Black History on Salt Spring Island

Black pioneer Howard Estes

With Black History Month being celebrated in February, now is a great time to look into the rich multicultural settlement of early Salt Spring and British Columbia. 

Black pioneers were actually some of the first non-Indigenous people to settle on Salt Spring Island, after Governor James Douglas started allowing homesteaders to pre-empt land in 1859. The definitive text on their history is Crawford Killian’s book Go Do Some Great Thing: The Black Pioneers of British Columbia. Reissued with updated material for its third edition in 2020, the Harbour Publishing title charts “a movement of Black American emigrants fleeing the increasingly oppressive and anti-Black Californian legal system in 1858.” 

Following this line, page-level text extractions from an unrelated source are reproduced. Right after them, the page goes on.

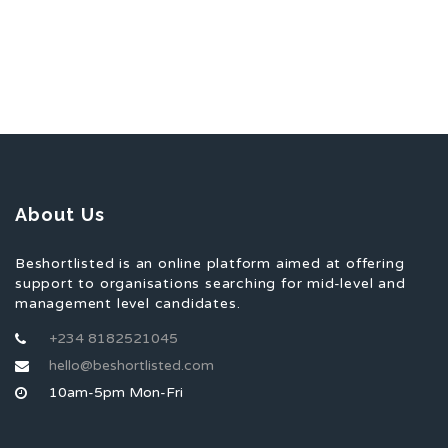
About Us
Beshortlisted is an online platform aimed at offering
support to organisations searching for mid-level and
management level candidates.
+234 8182521045
hello@beshortlisted.com
10am-5pm Mon-Fri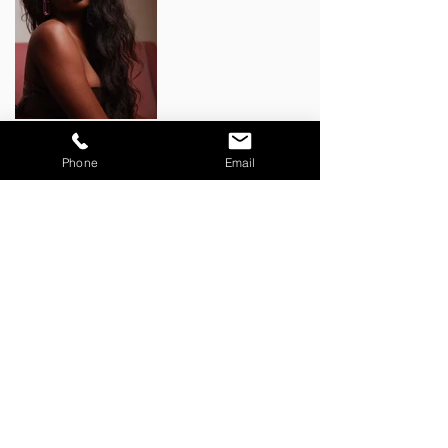
BACK TO WORK
Phone
Email
CONTACT:
zoe@storytellingthroughmovement.com
JOIN OUR MAILING LIST:
Email
*
Subscribe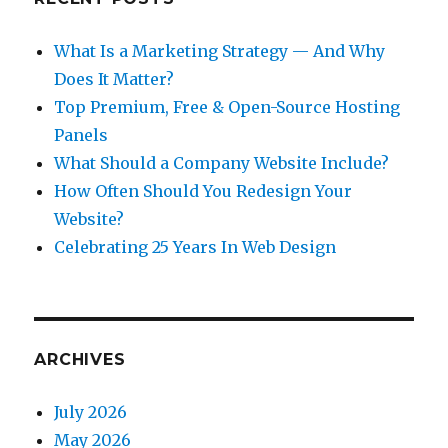
What Is a Marketing Strategy — And Why
Does It Matter?
Top Premium, Free & Open-Source Hosting
Panels
What Should a Company Website Include?
How Often Should You Redesign Your
Website?
Celebrating 25 Years In Web Design
ARCHIVES
July 2026
May 2026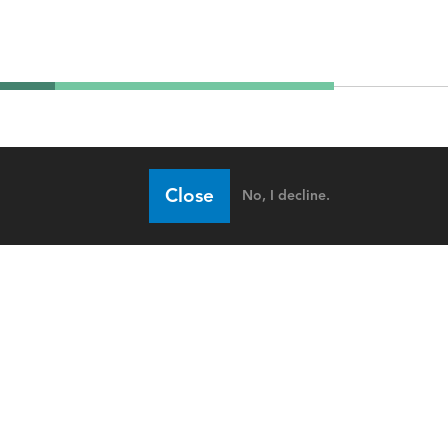
Close
No, I decline.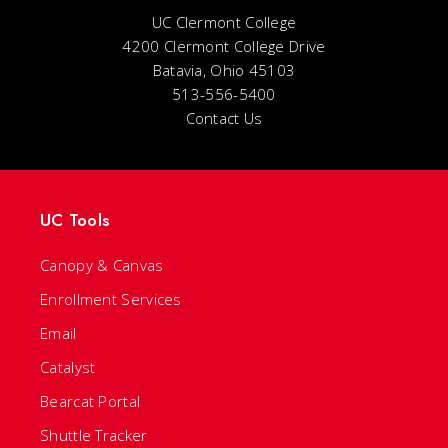
UC Clermont College
4200 Clermont College Drive
Batavia, Ohio 45103
513-556-5400
Contact Us
UC Tools
Canopy & Canvas
Enrollment Services
Email
Catalyst
Bearcat Portal
Shuttle Tracker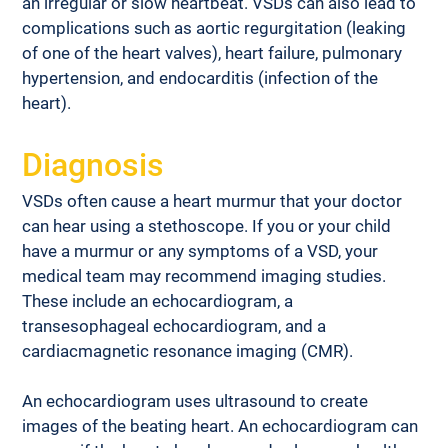
an irregular or slow heartbeat. VSDs can also lead to 
complications such as aortic regurgitation (leaking 
of one of the heart valves), heart failure, pulmonary 
hypertension, and endocarditis (infection of the 
heart).
Diagnosis
VSDs often cause a heart murmur that your doctor 
can hear using a stethoscope. If you or your child 
have a murmur or any symptoms of a VSD, your 
medical team may recommend imaging studies. 
These include an echocardiogram, a 
transesophageal echocardiogram, and a 
cardiacmagnetic resonance imaging (CMR).
An echocardiogram uses ultrasound to create 
images of the beating heart. An echocardiogram can 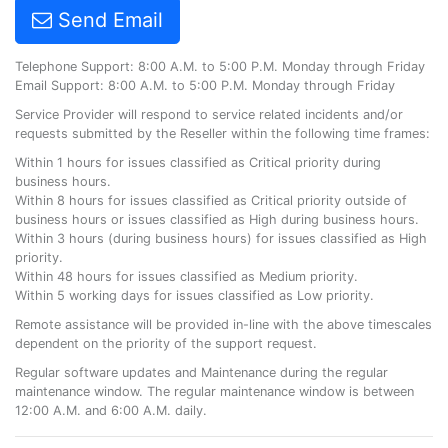
Send Email
Telephone Support: 8:00 A.M. to 5:00 P.M. Monday through Friday
Email Support: 8:00 A.M. to 5:00 P.M. Monday through Friday
Service Provider will respond to service related incidents and/or
requests submitted by the Reseller within the following time frames:
Within 1 hours for issues classified as Critical priority during
business hours.
Within 8 hours for issues classified as Critical priority outside of
business hours or issues classified as High during business hours.
Within 3 hours (during business hours) for issues classified as High
priority.
Within 48 hours for issues classified as Medium priority.
Within 5 working days for issues classified as Low priority.
Remote assistance will be provided in-line with the above timescales
dependent on the priority of the support request.
Regular software updates and Maintenance during the regular
maintenance window. The regular maintenance window is between
12:00 A.M. and 6:00 A.M. daily.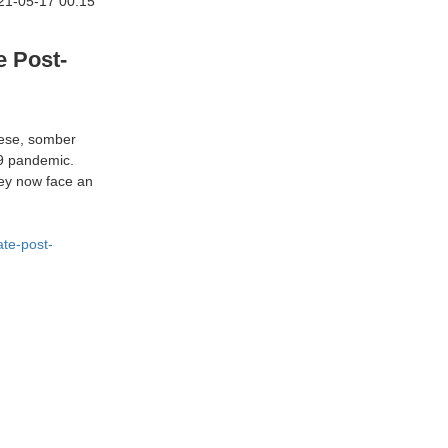
21-05-17 00:15
e Post-
these, somber
19 pandemic.
hey now face an
te-post-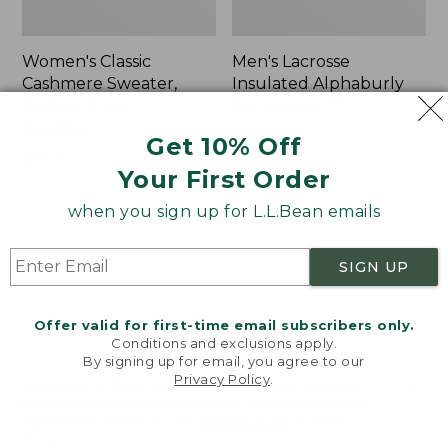
Women's Classic
Men's Lacrosse
Cashmere Sweater,
Insulated Alphaburly
Button-Front
Aero Boots, 17"
Cardigan
Price:
$259.95
Get 10% Off
Price:
$180
$259.95
Your First Order
$180
★
★
★
★
★
★
★
★
★
★
1
when you sign up for L.L.Bean emails
Women's
Women's
NEW
NEW
SIGN UP
Mountain
VentureTek
Classic
Full-
Sweatpants,
Zip
Offer valid for first-time email subscribers only.
New
Hoodie,
Conditions and exclusions apply.
New
By signing up for email, you agree to our
Privacy Policy
.
Welcome to llbean.com! We use cookies and other
technologies to provide you with the best possible
experience. Check out our
privacy policy
to learn
more.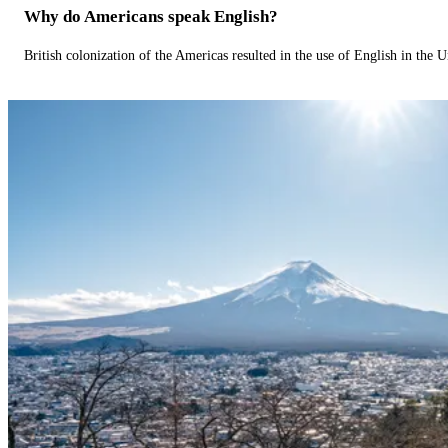
Why do Americans speak English?
British colonization of the Americas resulted in the use of English in the U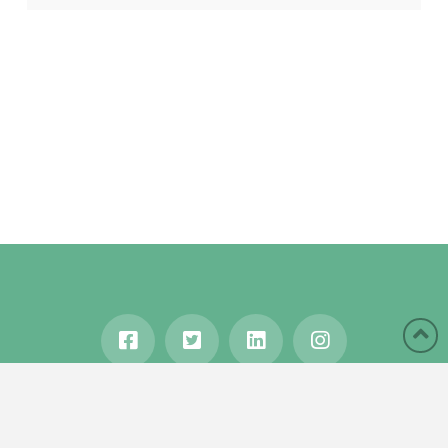
HOME
ABOUT
BLOG
WANDERLUST
TRAVEL MANIA
TESTIMONIALS
IN THE MEDIA
Copyright © 2020 Karen Gershowitz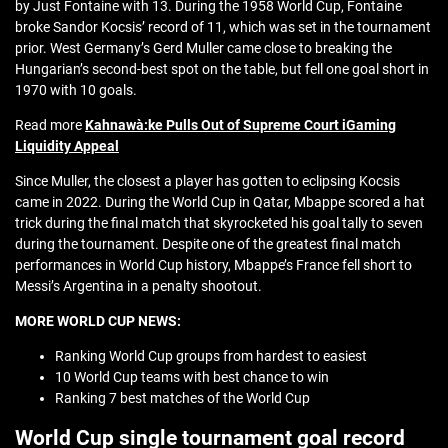
by Just Fontaine with 13. During the 1958 World Cup, Fontaine
broke Sandor Kocsis’ record of 11, which was set in the tournament
prior. West Germany’s Gerd Muller came close to breaking the
Hungarian’s second-best spot on the table, but fell one goal short in
1970 with 10 goals.
Read more
Kahnawà:ke Pulls Out of Supreme Court iGaming
Liquidity Appeal
Since Muller, the closest a player has gotten to eclipsing Kocsis
came in 2022. During the World Cup in Qatar, Mbappe scored a hat
trick during the final match that skyrocketed his goal tally to seven
during the tournament. Despite one of the greatest final match
performances in World Cup history, Mbappe’s France fell short to
Messi’s Argentina in a penalty shootout.
MORE WORLD CUP NEWS:
Ranking World Cup groups from hardest to easiest
10 World Cup teams with best chance to win
Ranking 7 best matches of the World Cup
World Cup single tournament goal record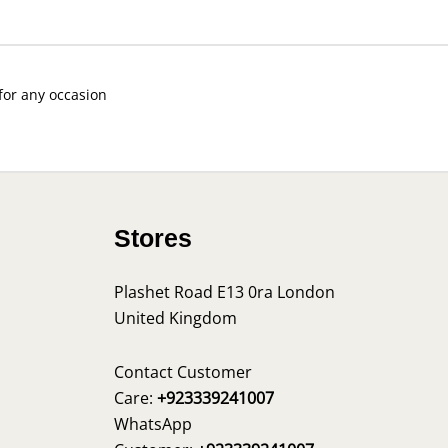
 for any occasion
Stores
Plashet Road E13 0ra London
United Kingdom
s
Contact Customer
Care:
+923339241007
WhatsApp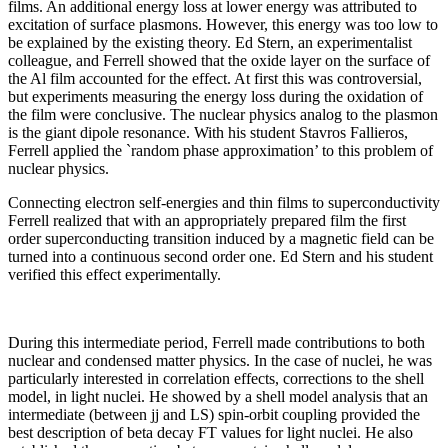
films. An additional energy loss at lower energy was attributed to
excitation of surface plasmons. However, this energy was too low to
be explained by the existing theory. Ed Stern, an experimentalist
colleague, and Ferrell showed that the oxide layer on the surface of
the Al film accounted for the effect. At first this was controversial,
but experiments measuring the energy loss during the oxidation of
the film were conclusive. The nuclear physics analog to the plasmon
is the giant dipole resonance. With his student Stavros Fallieros,
Ferrell applied the `random phase approximation’ to this problem of
nuclear physics.
Connecting electron self-energies and thin films to superconductivity
Ferrell realized that with an appropriately prepared film the first
order superconducting transition induced by a magnetic field can be
turned into a continuous second order one. Ed Stern and his student
verified this effect experimentally.
During this intermediate period, Ferrell made contributions to both
nuclear and condensed matter physics. In the case of nuclei, he was
particularly interested in correlation effects, corrections to the shell
model, in light nuclei. He showed by a shell model analysis that an
intermediate (between jj and LS) spin-orbit coupling provided the
best description of beta decay FT values for light nuclei. He also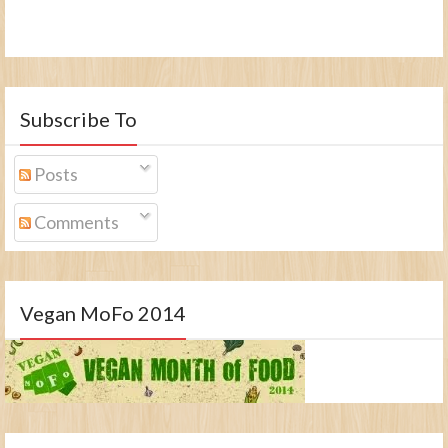
Subscribe To
Posts
Comments
Vegan MoFo 2014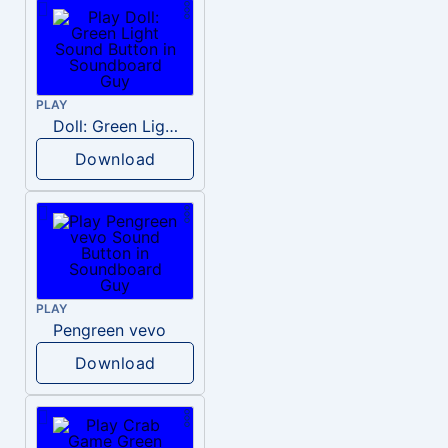
PLAY
Doll: Green Light
Download
PLAY
Pengreen vevo
Download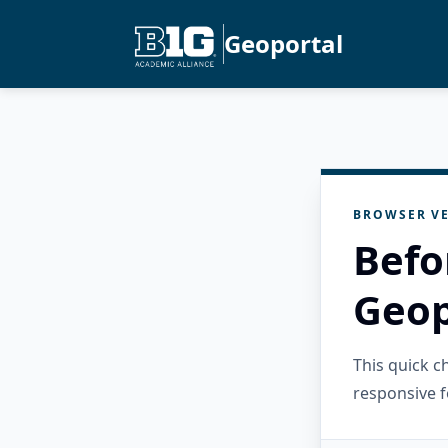
Geoportal
BROWSER VE
Befo
Geop
This quick 
responsive f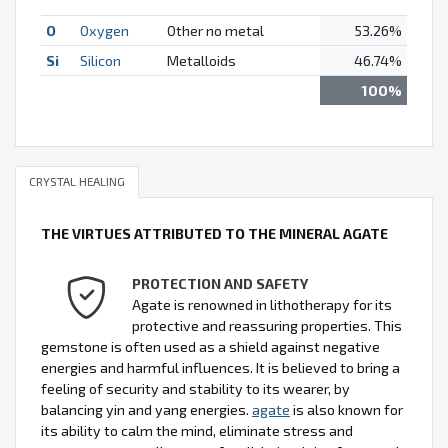
O
Oxygen
Other no metal
53.26%
Si
Silicon
Metalloids
46.74%
100%
CRYSTAL HEALING
THE VIRTUES ATTRIBUTED TO THE MINERAL AGATE
PROTECTION AND SAFETY
Agate is renowned in lithotherapy for its
protective and reassuring properties. This
gemstone is often used as a shield against negative
energies and harmful influences. It is believed to bring a
feeling of security and stability to its wearer, by
balancing yin and yang energies.
agate
is also known for
its ability to calm the mind, eliminate stress and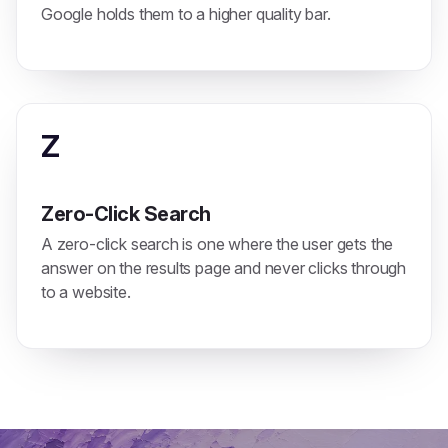
Google holds them to a higher quality bar.
Z
Zero-Click Search
A zero-click search is one where the user gets the
answer on the results page and never clicks through
to a website.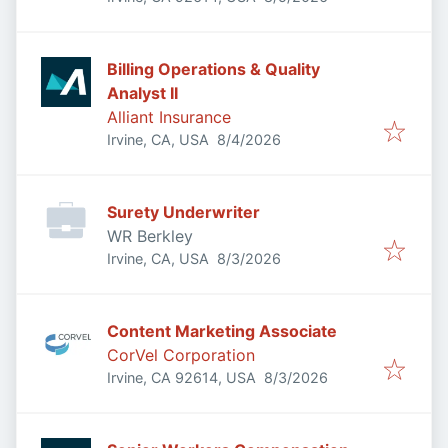
Billing Operations & Quality
Analyst II
Alliant Insurance
Published
:
Irvine, CA, USA
8/4/2026
Surety Underwriter
WR Berkley
Published
:
Irvine, CA, USA
8/3/2026
Content Marketing Associate
CorVel Corporation
Published
:
Irvine, CA 92614, USA
8/3/2026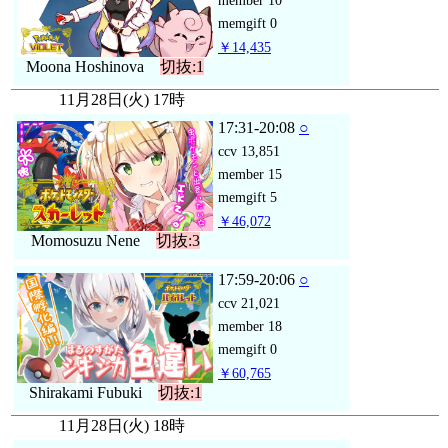
member
10
memgift
0
￥14,435
Moona Hoshinova
切抜:1
11月28日(火) 17時
17:31-20:08
○
ccv
13,851
member
15
memgift
5
￥46,072
Momosuzu Nene
切抜:3
17:59-20:06
○
ccv
21,021
member
18
memgift
0
￥60,765
Shirakami Fubuki
切抜:1
11月28日(火) 18時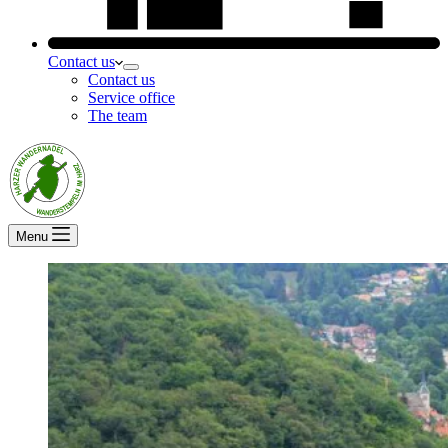
Contact us
Contact us
Service office
The team
Menu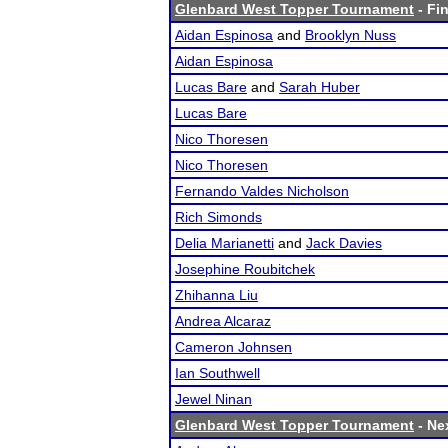
Glenbard West Topper Tournament
- Fin
Aidan Espinosa
and
Brooklyn Nuss
Aidan Espinosa
Lucas Bare
and
Sarah Huber
Lucas Bare
Nico Thoresen
Nico Thoresen
Fernando Valdes Nicholson
Rich Simonds
Delia Marianetti
and
Jack Davies
Josephine Roubitchek
Zhihanna Liu
Andrea Alcaraz
Cameron Johnsen
Ian Southwell
Jewel Ninan
Glenbard West Topper Tournament
- Nex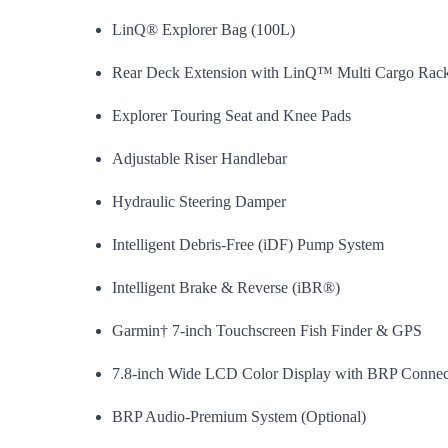
LinQ® Explorer Bag (100L)
Rear Deck Extension with LinQ™ Multi Cargo Rac
Explorer Touring Seat and Knee Pads
Adjustable Riser Handlebar
Hydraulic Steering Damper
Intelligent Debris-Free (iDF) Pump System
Intelligent Brake & Reverse (iBR®)
Garmin† 7-inch Touchscreen Fish Finder & GPS
7.8-inch Wide LCD Color Display with BRP Connec
BRP Audio-Premium System (Optional)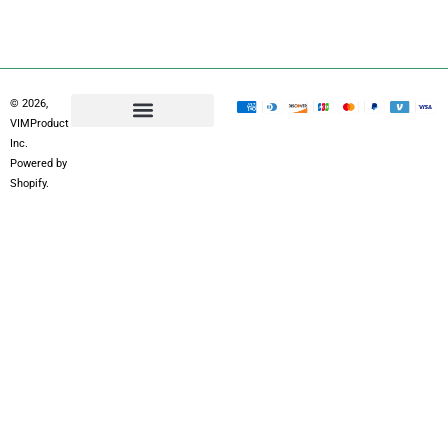
r
m
© 2026,
VIMProduct
Inc.
Powered by
Shopify.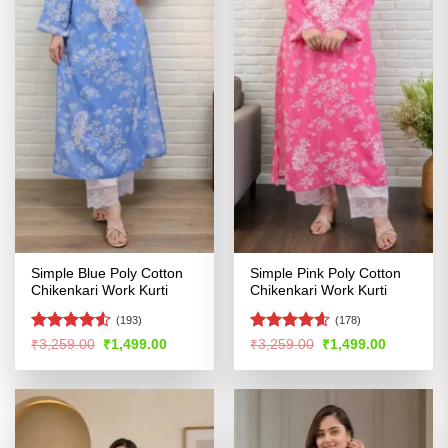
Simple Blue Poly Cotton
Simple Pink Poly Cotton
Chikenkari Work Kurti
Chikenkari Work Kurti
(193)
(178)
Rated
4.53
Rated
4.55
Original
Current
Original
Current
₹
3,259.00
₹
1,499.00
₹
3,259.00
₹
1,499.00
price
price
price
price
out of 5
out of 5
was:
is:
was:
is:
₹3,259.00.
₹1,499.00.
₹3,259.00.
₹1,499.00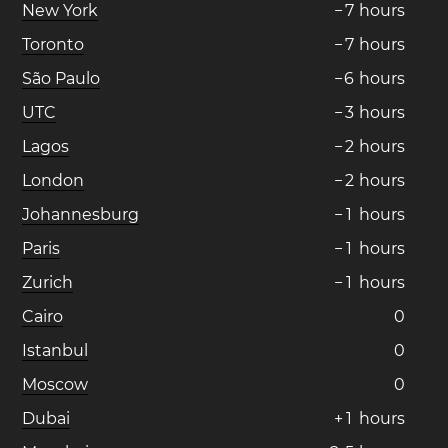
New York
−
7
hours
Toronto
−
7
hours
São Paulo
−
6
hours
UTC
−
3
hours
Lagos
−
2
hours
London
−
2
hours
Johannesburg
−
1
hours
Paris
−
1
hours
Zurich
−
1
hours
Cairo
0
Istanbul
0
Moscow
0
Dubai
+
1
hours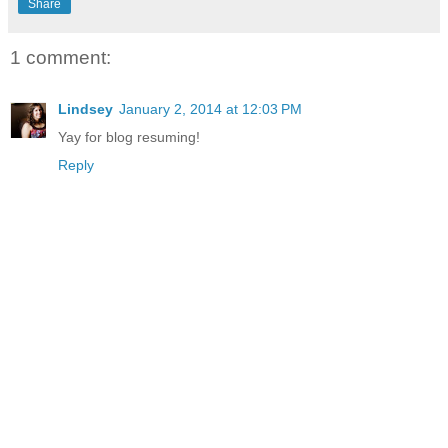
Share
1 comment:
Lindsey
January 2, 2014 at 12:03 PM
Yay for blog resuming!
Reply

Some six hundred Black Californians made the trip to Victoria in the midst of the Fraser River Gold Rush, and some of the settlers carried on to Salt Spring.  

Killian shows how these pioneers “played a pivotal role in the emerging province, establishing an all-Black militia unit to protect against American invasion, casting deciding votes in the 1860 election and helping to build the province as teachers, miners, artisans, entrepreneurs and merchants.”

More information on Salt Spring’s Black settler families  – including the island’s very first school teacher, John Craven Jones –– is available on the Salt Spring Archives website. And check out the online magazine The Orca for the incredible story of Black pioneer Sylvia Estes Stark, which involves “escape from slavery, a trek across the continent, meeting historic figures, and a murder mystery.”